DATA TO PROCESS -

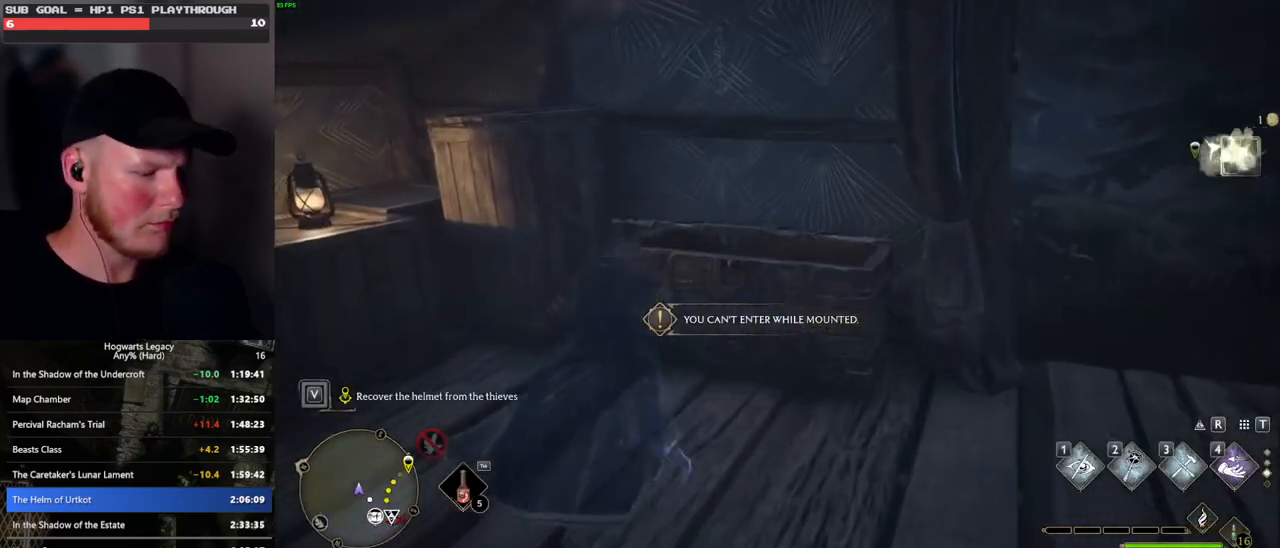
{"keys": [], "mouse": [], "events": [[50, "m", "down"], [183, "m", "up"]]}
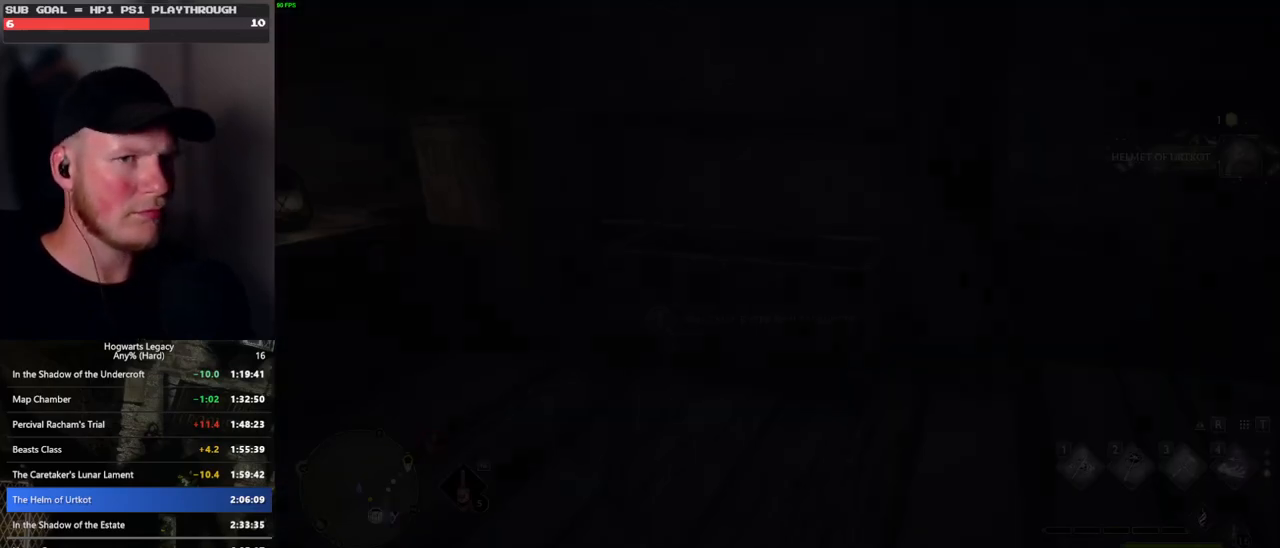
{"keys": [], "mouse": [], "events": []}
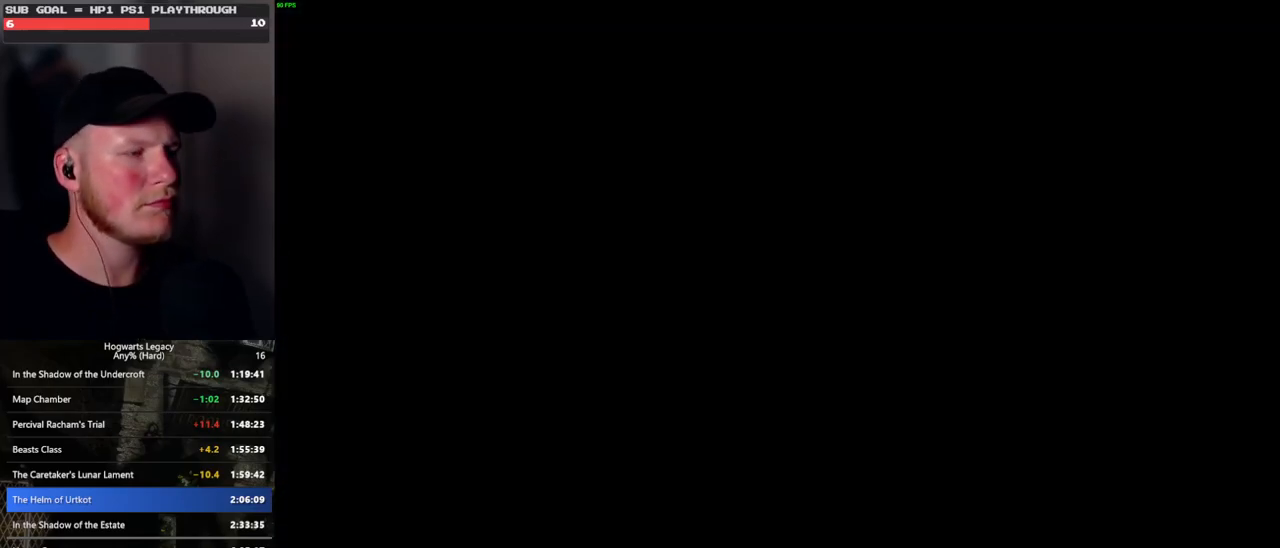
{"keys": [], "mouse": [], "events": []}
--
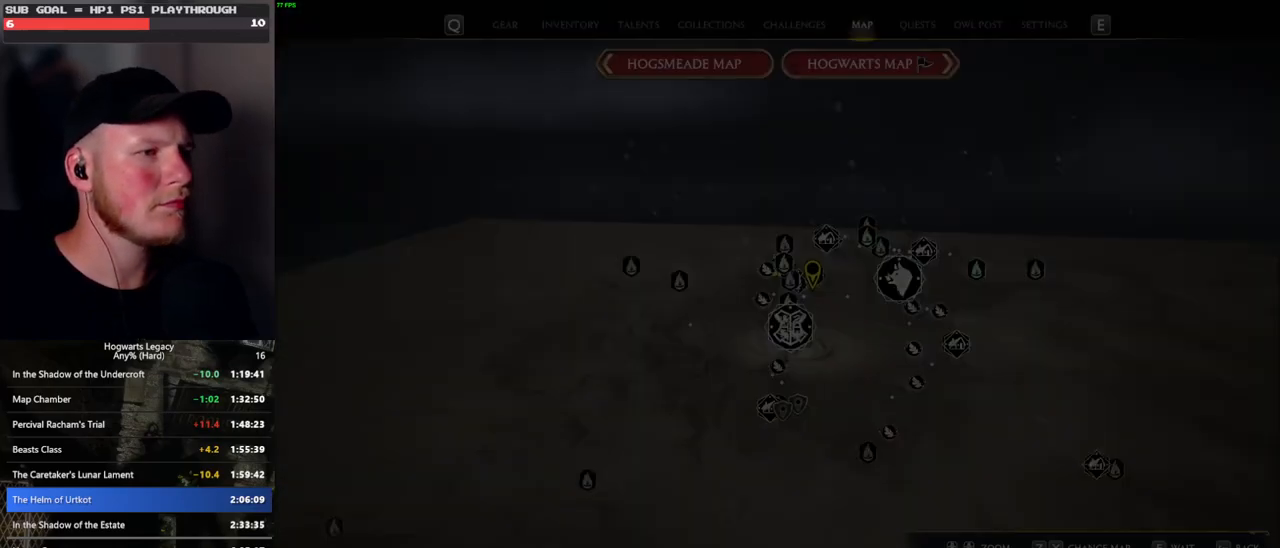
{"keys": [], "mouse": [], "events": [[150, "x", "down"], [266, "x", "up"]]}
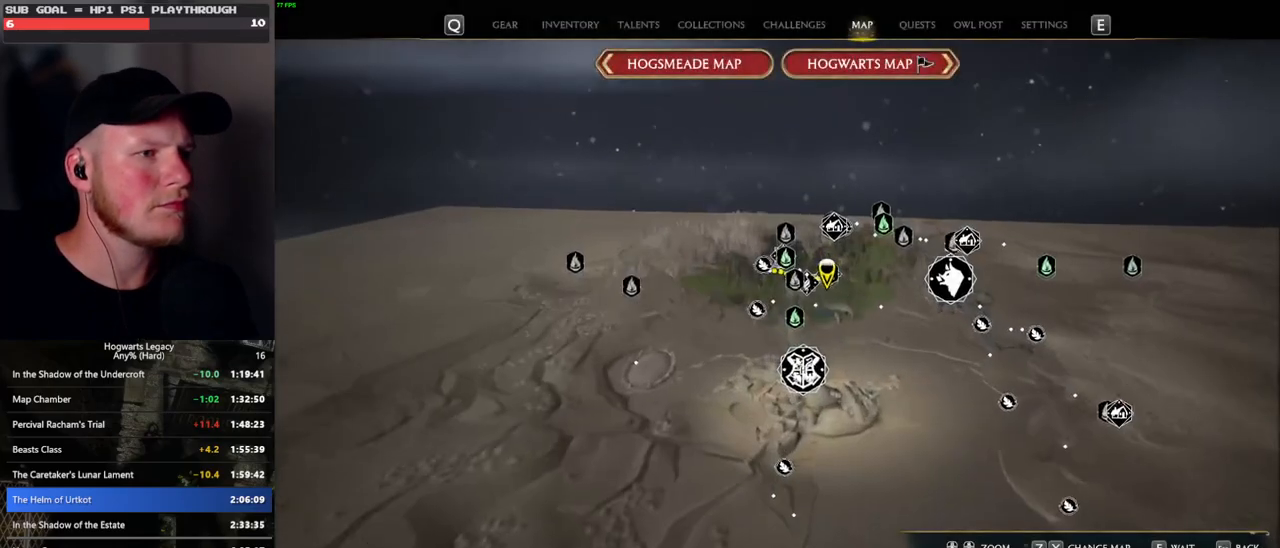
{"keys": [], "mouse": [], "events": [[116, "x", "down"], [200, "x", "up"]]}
---
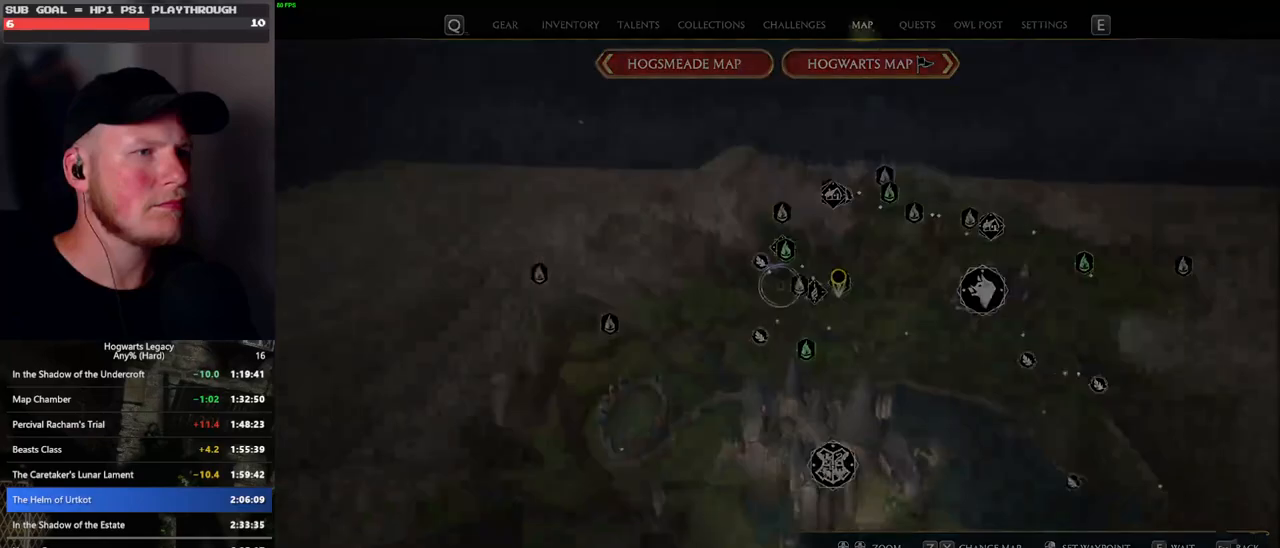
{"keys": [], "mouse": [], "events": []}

WHAT IS BEING ASKED - The result should be every line that contains "down", copied from the entries.

EXERCISE SOLUTION -
{"keys": [], "mouse": [], "events": [[50, "m", "down"], [183, "m", "up"]]}
{"keys": [], "mouse": [], "events": [[150, "x", "down"], [266, "x", "up"]]}
{"keys": [], "mouse": [], "events": [[116, "x", "down"], [200, "x", "up"]]}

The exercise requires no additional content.